Bruin materializations will always create Iceberg tables on Athena. You can still write SQL scripts for legacy tables and not use materialization features.

Connection

In order to have set up an Athena connection, you need to add a configuration item to connections in the .bruin.yml file complying with the following schema:

yaml
connections:
    athena:
        - name: "connection_name"
          region: "us-west-2"
          database: "some_database" 
          access_key: "XXXXXXXX"
          secret_key: "YYYYYYYY"
          query_results_path: "s3://some-bucket/some-path"

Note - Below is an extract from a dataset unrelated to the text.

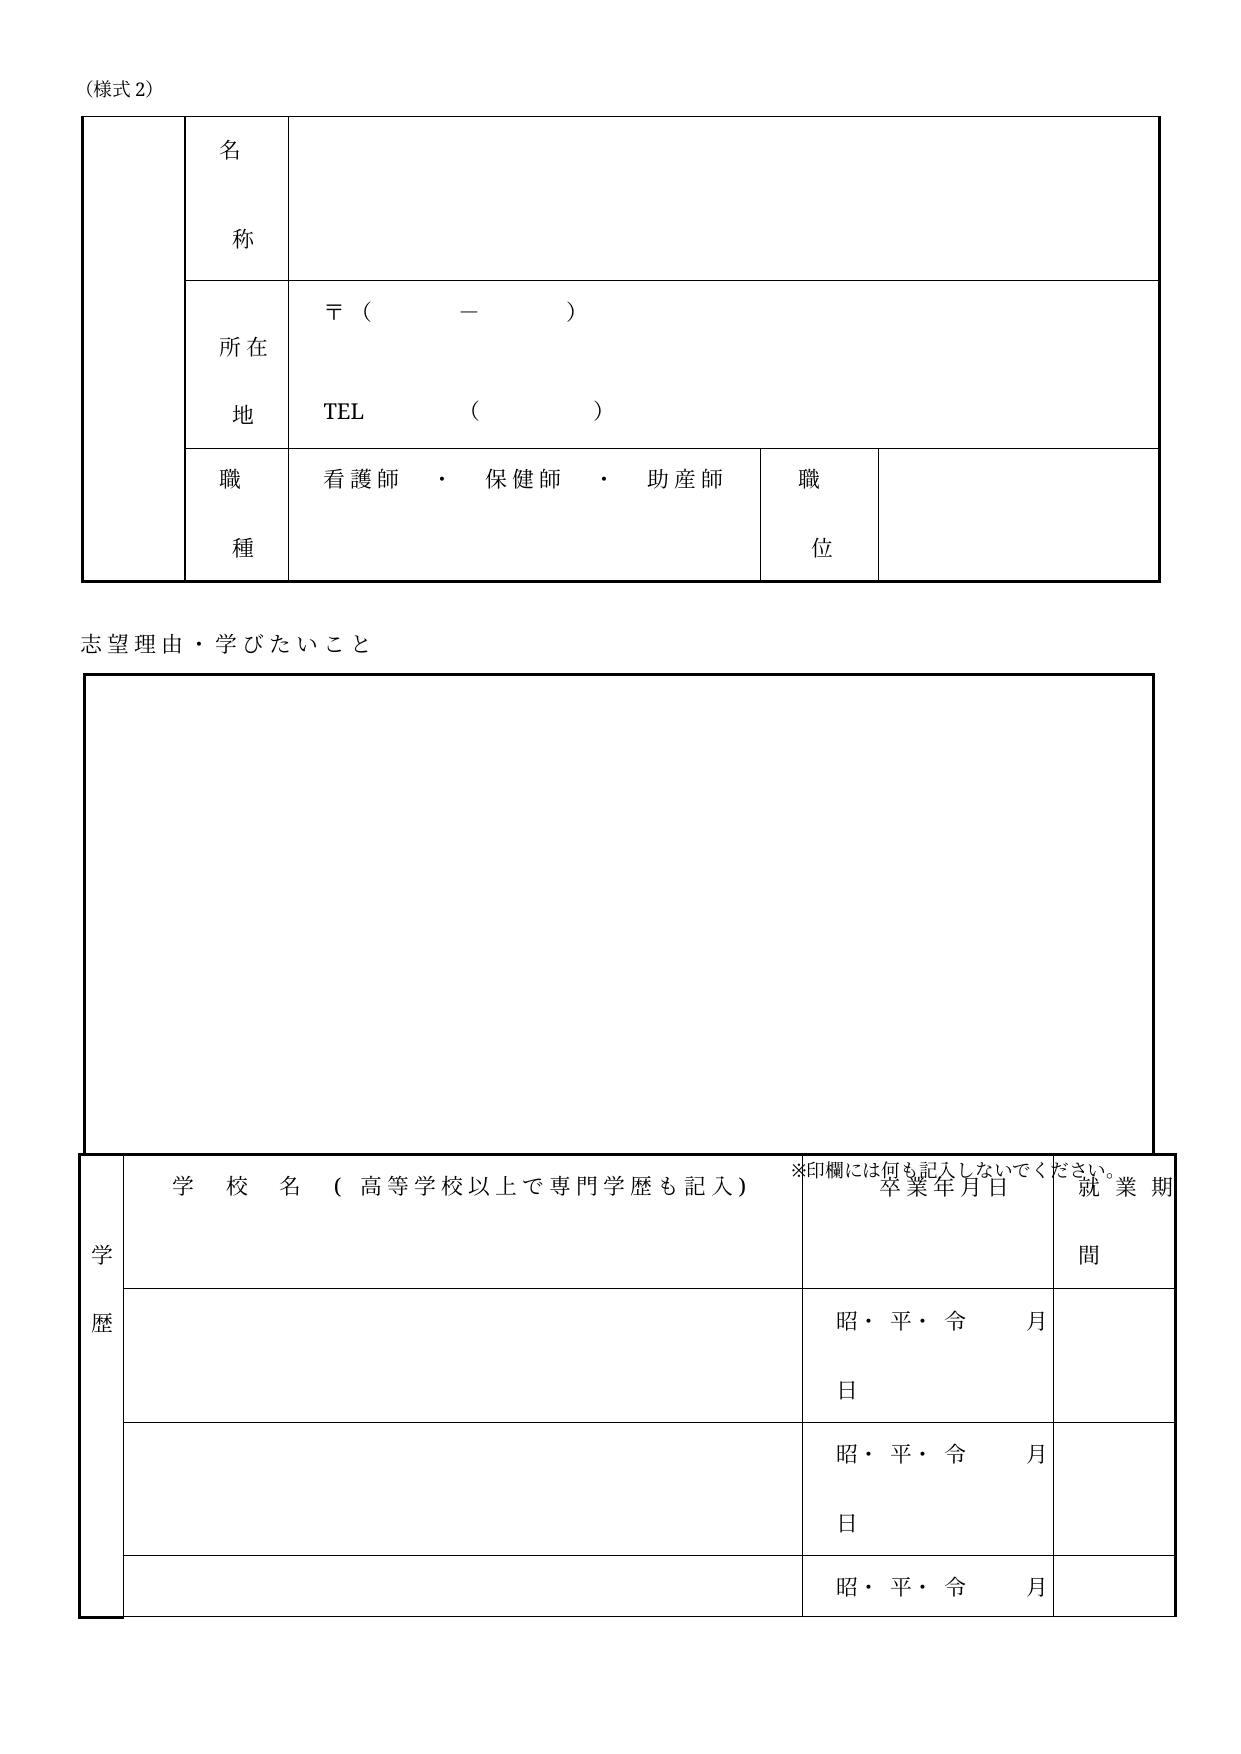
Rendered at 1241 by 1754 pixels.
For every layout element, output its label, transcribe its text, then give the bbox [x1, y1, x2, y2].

The field database is optional, if not provided, it will default to default.

WARNING

The results of the materialization as well as any temporary tablesBruin needs to create will be stored at the location defined by query_results_path. This location must be writable and might be required to be empty at the beginning.

Athena Assets

athena.sql

Runs a materialized Athena asset or an SQL script. For detailed parameters, you can check Definition Schema page.

Examples

Create a view to aggregate website traffic data

bruin-sql
/* @bruin
name: website_traffic.view
type: athena.sql
materialization:
    type: view
@bruin */

select
    date,
    count(distinct user_id) as unique_visitors,
    sum(page_views) as total_page_views,
    avg(session_duration) as avg_session_duration
from raw_web_traffic
group by date;

Create a table to analyze daily sales performance:

bruin-sql
/* @bruin
name: daily_sales_analysis.view
type: athena.sql
materialization:
    type: table
@bruin */

select
    order_date,
    sum(total_amount) as total_sales,
    count(distinct order_id) as total_orders,
    avg(total_amount) as avg_order_value
from sales_data
group by order_date;

Bruin Athena assets support partitioning by one column only

bruin-sql
/* @bruin
name: daily_sales_analysis.view
type: athena.sql
materialization:
    type: table
    partition_by: order_date # <----------
@bruin */

select
    order_date,
    sum(total_amount) as total_sales,
    count(distinct order_id) as total_orders,
    avg(total_amount) as avg_order_value
from sales_data
group by order_date;

athena.seed

athena.seed are a special type of assets that are used to represent are CSV-files that contain data that is prepared outside of your pipeline that will be loaded into your athena database. Bruin supports seed assets natively, allowing you to simply drop a CSV file in your pipeline and ensuring the data is loaded to the athena database.

You can define seed assets in a file ending with .yaml:

yaml
name: dashboard.hello
type: athena.seed

parameters:
    path: seed.csv

Parameters:

  • path: The path parameter is the path to the CSV file that will be loaded into the data platform. path is relative to the asset definition file.

Examples: Load csv into a Athena database

The examples below show how load a csv into a athena database.

yaml
name: dashboard.hello
type: athena.seed

parameters:
    path: seed.csv

Example CSV:

csv
name,networking_through,position,contact_date
Y,LinkedIn,SDE,2024-01-01
B,LinkedIn,SDE 2,2024-01-01